Study Links Increased Motor Impairment to Lower Health-Related Quality of Life in Preschool CP Kids

Study Links Increased Motor Impairment to Lower Health-Related Quality of Life in Preschool CP Kids

The more severe a cerebral palsy (CP) toddler’s motor impairment is, the worse that child’s health-related quality of life (HRQoL) will be, according to a recent Taiwanese study.

Motor impairment hurts children with CP by limiting their daily activities and participation in games and sports. This, in turn, affects their life satisfaction and health-related quality of life, which the World Health Organization defines as “a state of complete physical, mental and social well-being, and not merely the absence of disease or infirmity.”

The study, “Longitudinal changes in health-related quality of life in preschool children with cerebral palsy of different levels of motor severity,” appeared in the journal Research in Developmental Disabilities.

“When setting goals for CP rehabilitation, HRQoL is an important outcome,” researchers wrote. “However, no studies have compared longitudinal changes in the HRQoL of preschool children with CP with different degrees of motor severity. Understanding these associations may help clinicians to early identify children at a higher risk of a poor HRQoL and greater potential for a better outcome, and also to implement timely treatment strategies to promote HRQoL.”

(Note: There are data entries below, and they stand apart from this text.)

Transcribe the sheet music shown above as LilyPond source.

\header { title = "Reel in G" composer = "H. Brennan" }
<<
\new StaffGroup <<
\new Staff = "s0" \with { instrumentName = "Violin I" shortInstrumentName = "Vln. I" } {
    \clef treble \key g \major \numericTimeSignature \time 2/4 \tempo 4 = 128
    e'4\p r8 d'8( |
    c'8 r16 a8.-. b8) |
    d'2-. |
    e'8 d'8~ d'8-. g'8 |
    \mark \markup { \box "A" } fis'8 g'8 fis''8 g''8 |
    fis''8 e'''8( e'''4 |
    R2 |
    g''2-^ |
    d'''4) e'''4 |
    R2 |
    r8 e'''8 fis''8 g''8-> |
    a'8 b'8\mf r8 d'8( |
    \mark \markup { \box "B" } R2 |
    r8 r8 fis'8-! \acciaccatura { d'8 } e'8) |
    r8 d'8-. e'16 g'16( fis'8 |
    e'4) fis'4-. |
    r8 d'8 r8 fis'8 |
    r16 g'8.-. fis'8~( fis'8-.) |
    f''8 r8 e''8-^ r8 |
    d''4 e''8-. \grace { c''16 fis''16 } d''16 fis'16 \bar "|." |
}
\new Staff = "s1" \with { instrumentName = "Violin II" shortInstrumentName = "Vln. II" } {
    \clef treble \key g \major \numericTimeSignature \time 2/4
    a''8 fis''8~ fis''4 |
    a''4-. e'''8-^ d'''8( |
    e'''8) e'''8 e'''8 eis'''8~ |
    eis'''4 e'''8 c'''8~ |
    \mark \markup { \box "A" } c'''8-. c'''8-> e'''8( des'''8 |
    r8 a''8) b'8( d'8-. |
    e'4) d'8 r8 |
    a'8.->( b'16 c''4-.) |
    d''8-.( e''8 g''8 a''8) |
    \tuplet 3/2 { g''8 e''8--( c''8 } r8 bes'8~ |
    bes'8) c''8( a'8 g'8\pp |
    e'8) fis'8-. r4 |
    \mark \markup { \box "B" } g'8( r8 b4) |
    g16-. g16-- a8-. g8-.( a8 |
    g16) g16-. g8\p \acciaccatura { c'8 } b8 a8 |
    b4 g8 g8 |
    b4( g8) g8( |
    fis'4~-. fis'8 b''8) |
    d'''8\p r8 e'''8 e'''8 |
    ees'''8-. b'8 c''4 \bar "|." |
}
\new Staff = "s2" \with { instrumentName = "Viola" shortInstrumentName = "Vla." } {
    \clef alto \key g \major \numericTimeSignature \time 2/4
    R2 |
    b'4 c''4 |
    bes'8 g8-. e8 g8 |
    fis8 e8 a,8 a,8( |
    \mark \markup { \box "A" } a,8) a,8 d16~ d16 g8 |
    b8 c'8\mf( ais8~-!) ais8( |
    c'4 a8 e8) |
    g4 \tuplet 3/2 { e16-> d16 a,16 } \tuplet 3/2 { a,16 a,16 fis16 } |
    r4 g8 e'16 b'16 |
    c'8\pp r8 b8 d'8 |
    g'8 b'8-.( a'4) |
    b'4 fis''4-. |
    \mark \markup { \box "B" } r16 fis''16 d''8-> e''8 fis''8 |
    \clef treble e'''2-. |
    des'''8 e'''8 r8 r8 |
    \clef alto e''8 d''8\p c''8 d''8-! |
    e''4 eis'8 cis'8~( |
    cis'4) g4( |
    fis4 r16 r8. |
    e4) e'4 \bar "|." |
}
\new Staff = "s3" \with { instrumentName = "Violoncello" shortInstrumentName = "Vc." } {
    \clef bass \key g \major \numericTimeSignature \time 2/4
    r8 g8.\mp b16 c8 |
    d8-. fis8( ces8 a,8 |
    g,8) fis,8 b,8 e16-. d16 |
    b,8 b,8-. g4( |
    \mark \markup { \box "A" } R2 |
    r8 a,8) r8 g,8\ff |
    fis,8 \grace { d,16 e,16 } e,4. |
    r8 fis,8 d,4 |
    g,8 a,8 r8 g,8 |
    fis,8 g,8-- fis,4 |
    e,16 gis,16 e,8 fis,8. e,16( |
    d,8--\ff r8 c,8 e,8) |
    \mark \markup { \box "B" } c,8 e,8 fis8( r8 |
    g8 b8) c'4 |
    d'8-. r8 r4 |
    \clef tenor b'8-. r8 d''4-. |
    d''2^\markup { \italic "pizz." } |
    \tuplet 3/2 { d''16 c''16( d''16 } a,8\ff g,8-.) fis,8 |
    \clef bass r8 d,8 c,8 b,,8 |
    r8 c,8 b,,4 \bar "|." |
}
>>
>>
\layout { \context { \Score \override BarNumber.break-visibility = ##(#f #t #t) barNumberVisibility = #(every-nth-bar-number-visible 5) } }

The study, conducted at Chang Gung Memorial Hospital in Taipei, enrolled 73 CP children aged 1 to 5 with motor impairment. The kids were divided into three groups according to their level of motor severity, measured using the Gross Motor Function Classification System (GMFCS): mild (levels I–II), moderate (levels III–IV), and severe (level V).

Parents reported HRQoL at the start of the study and again six months later, using the TNO-AZL Preschool Quality of Life (TAPQOL). During the six-month period, 69 children (89 percent) received physical therapy, 62 (80 percent) received occupational therapy and 31 (40 percent) received speech therapy.

Results showed that children at level V had lower HRQoL from their parents’ perspective than children at levels I through IV, except for the non-motor subdomain of physical functioning at follow-up.

At the six-month follow-up, children in the level V group showed greater improvement in physical and cognitive functioning, but also a greater deterioration of emotional functioning compared to those in levels I and II.

“Motor severity was associated with HRQoL scores in all domains and changes in some domains in children with CP,” researchers concluded. “Clinicians should early identify children at risk of a poor HRQoL and plan timely treatment strategies to enhance this parameter in children with CP.”